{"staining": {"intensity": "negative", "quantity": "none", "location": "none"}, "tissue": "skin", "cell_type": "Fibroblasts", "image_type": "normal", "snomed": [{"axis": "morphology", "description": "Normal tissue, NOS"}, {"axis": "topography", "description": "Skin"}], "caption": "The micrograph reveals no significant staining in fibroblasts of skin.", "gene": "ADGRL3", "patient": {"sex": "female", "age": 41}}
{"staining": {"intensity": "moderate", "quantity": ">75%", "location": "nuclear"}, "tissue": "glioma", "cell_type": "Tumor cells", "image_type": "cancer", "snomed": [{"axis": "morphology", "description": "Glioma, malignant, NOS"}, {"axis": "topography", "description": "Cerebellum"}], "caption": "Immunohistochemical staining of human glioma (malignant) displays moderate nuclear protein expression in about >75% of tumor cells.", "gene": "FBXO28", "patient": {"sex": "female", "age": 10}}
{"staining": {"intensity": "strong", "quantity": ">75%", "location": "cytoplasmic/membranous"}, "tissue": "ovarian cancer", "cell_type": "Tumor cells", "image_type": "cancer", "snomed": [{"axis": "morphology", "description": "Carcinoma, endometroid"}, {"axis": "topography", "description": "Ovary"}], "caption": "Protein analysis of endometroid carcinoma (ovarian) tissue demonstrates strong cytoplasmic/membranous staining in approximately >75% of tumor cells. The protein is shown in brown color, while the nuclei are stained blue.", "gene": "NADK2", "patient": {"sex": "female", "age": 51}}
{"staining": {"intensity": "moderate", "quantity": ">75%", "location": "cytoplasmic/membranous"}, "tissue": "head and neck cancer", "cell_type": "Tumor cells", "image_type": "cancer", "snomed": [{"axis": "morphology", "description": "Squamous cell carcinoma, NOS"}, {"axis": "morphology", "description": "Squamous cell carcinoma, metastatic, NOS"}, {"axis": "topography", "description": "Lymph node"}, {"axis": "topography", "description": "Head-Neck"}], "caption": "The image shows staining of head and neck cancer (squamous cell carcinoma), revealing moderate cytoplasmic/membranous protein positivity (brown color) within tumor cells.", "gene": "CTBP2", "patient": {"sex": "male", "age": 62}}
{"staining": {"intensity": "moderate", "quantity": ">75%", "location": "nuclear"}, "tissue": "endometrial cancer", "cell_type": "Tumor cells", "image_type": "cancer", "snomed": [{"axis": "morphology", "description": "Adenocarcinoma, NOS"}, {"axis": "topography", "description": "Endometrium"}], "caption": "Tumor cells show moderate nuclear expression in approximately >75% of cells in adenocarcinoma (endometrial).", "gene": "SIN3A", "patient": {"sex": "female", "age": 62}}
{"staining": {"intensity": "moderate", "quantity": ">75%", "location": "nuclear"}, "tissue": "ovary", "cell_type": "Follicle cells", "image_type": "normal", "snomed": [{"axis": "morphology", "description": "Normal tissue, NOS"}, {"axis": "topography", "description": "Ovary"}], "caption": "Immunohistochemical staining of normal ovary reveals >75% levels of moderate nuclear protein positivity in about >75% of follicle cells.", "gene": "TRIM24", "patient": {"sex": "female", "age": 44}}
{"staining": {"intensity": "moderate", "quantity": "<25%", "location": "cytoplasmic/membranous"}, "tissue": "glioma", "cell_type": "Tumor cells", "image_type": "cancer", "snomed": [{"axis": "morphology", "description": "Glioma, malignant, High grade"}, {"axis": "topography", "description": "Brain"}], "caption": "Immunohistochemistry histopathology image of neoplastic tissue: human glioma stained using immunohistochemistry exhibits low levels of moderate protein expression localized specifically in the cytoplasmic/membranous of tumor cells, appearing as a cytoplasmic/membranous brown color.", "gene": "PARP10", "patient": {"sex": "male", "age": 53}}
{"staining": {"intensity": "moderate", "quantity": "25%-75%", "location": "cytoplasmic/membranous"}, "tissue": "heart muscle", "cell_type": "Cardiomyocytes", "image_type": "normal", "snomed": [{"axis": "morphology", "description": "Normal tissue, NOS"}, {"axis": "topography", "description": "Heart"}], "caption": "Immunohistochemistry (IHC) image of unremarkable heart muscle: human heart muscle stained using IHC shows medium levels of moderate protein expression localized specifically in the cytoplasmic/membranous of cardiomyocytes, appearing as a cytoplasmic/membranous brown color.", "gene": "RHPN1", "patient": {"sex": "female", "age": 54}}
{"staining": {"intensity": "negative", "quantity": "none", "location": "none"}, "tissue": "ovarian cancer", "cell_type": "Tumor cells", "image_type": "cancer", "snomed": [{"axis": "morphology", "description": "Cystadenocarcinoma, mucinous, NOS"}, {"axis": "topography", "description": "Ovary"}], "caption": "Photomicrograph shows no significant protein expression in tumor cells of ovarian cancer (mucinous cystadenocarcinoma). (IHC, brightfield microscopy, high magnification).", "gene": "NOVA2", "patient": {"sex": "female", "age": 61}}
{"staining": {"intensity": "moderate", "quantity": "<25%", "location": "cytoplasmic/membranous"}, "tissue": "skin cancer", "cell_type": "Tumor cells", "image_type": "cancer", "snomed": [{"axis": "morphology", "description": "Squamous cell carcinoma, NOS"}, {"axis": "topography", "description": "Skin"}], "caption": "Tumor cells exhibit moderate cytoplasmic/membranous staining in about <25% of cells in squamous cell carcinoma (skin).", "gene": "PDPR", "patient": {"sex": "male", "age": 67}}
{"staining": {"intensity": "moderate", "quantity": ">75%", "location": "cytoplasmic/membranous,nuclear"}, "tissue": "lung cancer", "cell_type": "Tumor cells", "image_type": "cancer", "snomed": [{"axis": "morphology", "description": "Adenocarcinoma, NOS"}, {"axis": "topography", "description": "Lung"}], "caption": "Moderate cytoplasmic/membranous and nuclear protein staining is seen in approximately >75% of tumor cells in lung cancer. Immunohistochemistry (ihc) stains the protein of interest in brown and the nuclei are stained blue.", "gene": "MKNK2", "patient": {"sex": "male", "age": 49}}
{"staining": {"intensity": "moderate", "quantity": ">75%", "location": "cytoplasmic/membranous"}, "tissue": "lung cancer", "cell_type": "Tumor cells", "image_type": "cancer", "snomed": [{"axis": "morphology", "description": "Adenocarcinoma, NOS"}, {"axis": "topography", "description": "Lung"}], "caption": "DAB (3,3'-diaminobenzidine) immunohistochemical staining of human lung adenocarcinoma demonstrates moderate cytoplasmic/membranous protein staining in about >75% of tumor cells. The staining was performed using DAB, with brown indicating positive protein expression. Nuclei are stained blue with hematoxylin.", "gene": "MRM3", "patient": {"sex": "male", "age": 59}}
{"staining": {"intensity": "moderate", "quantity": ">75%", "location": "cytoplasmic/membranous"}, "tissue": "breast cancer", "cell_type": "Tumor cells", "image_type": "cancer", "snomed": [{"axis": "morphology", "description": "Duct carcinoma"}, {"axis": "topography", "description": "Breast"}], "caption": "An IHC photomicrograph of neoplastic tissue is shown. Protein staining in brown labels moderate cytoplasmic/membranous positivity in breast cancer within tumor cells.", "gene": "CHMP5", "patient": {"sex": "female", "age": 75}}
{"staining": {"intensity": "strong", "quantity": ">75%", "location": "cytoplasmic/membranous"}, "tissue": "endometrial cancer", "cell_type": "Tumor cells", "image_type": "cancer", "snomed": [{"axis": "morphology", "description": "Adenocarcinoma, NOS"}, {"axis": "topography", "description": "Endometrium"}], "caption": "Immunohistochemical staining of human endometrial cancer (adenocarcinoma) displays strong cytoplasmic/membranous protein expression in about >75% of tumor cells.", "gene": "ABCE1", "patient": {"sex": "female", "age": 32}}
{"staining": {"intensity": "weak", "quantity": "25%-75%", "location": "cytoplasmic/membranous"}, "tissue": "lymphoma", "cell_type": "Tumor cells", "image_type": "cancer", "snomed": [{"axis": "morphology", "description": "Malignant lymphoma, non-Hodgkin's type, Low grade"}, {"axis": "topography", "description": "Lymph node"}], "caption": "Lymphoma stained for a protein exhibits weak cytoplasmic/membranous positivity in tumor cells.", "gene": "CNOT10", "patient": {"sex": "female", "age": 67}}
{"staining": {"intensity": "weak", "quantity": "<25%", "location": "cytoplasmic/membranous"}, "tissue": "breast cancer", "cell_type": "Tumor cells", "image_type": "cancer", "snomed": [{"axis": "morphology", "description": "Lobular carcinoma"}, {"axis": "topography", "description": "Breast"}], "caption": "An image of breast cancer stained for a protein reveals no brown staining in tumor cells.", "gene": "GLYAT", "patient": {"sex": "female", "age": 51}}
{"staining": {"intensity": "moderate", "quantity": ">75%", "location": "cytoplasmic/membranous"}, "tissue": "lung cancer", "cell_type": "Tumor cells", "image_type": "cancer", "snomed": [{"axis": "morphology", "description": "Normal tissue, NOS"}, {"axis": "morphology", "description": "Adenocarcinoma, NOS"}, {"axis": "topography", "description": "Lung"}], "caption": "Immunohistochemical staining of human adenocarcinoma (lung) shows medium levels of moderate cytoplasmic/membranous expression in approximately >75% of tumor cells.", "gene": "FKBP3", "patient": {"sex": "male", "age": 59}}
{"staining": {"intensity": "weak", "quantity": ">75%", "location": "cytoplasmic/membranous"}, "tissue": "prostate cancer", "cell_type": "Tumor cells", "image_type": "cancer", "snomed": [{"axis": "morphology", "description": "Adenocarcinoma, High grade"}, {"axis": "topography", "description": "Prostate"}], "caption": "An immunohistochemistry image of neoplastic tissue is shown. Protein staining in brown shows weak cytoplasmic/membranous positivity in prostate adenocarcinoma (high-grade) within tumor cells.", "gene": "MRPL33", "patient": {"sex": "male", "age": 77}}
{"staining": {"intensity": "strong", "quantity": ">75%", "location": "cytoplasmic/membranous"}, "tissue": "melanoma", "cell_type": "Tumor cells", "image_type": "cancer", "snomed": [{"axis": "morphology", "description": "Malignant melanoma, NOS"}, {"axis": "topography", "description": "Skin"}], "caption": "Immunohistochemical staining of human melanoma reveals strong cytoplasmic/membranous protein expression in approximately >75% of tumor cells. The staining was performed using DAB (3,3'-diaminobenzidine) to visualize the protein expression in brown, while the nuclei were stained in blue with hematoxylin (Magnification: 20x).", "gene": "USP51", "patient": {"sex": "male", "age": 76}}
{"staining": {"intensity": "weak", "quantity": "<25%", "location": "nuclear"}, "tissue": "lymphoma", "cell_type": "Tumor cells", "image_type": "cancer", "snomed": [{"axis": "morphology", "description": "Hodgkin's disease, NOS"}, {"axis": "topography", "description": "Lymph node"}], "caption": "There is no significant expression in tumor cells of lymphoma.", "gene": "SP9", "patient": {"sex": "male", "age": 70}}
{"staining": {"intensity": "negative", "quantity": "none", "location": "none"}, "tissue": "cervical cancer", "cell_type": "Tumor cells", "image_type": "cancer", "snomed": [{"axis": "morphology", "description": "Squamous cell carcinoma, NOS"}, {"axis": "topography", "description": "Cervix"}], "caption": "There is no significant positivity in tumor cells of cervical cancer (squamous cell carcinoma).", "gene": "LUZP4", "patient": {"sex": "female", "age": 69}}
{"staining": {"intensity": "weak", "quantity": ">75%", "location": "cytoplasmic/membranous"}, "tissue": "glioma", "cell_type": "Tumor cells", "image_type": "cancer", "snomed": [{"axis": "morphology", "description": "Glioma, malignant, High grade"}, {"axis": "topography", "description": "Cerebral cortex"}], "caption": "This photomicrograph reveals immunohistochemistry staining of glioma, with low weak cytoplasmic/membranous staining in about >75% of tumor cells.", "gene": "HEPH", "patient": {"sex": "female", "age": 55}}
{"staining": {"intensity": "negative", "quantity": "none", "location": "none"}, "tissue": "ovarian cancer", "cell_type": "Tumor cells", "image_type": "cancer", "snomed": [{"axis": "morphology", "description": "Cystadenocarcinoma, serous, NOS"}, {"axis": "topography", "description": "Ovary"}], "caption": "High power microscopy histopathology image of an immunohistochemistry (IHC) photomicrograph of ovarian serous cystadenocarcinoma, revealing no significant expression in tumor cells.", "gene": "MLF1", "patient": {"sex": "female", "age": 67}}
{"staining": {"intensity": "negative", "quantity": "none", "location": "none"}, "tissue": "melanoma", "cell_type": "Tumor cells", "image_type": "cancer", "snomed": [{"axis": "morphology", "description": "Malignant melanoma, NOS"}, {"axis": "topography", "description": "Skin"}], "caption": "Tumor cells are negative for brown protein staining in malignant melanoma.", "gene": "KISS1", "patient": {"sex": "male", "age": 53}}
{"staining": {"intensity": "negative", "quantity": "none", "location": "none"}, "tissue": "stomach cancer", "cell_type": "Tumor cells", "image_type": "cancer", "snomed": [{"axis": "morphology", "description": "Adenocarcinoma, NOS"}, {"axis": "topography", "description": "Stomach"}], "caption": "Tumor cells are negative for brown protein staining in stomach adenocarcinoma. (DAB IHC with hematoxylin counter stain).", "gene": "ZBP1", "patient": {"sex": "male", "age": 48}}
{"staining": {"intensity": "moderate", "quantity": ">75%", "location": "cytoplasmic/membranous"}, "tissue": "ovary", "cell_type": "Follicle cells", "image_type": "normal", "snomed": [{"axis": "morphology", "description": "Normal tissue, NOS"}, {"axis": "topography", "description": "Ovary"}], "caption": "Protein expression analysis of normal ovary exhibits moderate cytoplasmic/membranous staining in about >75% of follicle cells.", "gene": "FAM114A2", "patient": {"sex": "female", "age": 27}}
┄┄┄┄┄┄
- Assignment:
Lines from the start of the records through the one containing "analysis of endometroid" are what should be retyped, exactly and in full, both ends included.

- Result below:
{"staining": {"intensity": "negative", "quantity": "none", "location": "none"}, "tissue": "skin", "cell_type": "Fibroblasts", "image_type": "normal", "snomed": [{"axis": "morphology", "description": "Normal tissue, NOS"}, {"axis": "topography", "description": "Skin"}], "caption": "The micrograph reveals no significant staining in fibroblasts of skin.", "gene": "ADGRL3", "patient": {"sex": "female", "age": 41}}
{"staining": {"intensity": "moderate", "quantity": ">75%", "location": "nuclear"}, "tissue": "glioma", "cell_type": "Tumor cells", "image_type": "cancer", "snomed": [{"axis": "morphology", "description": "Glioma, malignant, NOS"}, {"axis": "topography", "description": "Cerebellum"}], "caption": "Immunohistochemical staining of human glioma (malignant) displays moderate nuclear protein expression in about >75% of tumor cells.", "gene": "FBXO28", "patient": {"sex": "female", "age": 10}}
{"staining": {"intensity": "strong", "quantity": ">75%", "location": "cytoplasmic/membranous"}, "tissue": "ovarian cancer", "cell_type": "Tumor cells", "image_type": "cancer", "snomed": [{"axis": "morphology", "description": "Carcinoma, endometroid"}, {"axis": "topography", "description": "Ovary"}], "caption": "Protein analysis of endometroid carcinoma (ovarian) tissue demonstrates strong cytoplasmic/membranous staining in approximately >75% of tumor cells. The protein is shown in brown color, while the nuclei are stained blue.", "gene": "NADK2", "patient": {"sex": "female", "age": 51}}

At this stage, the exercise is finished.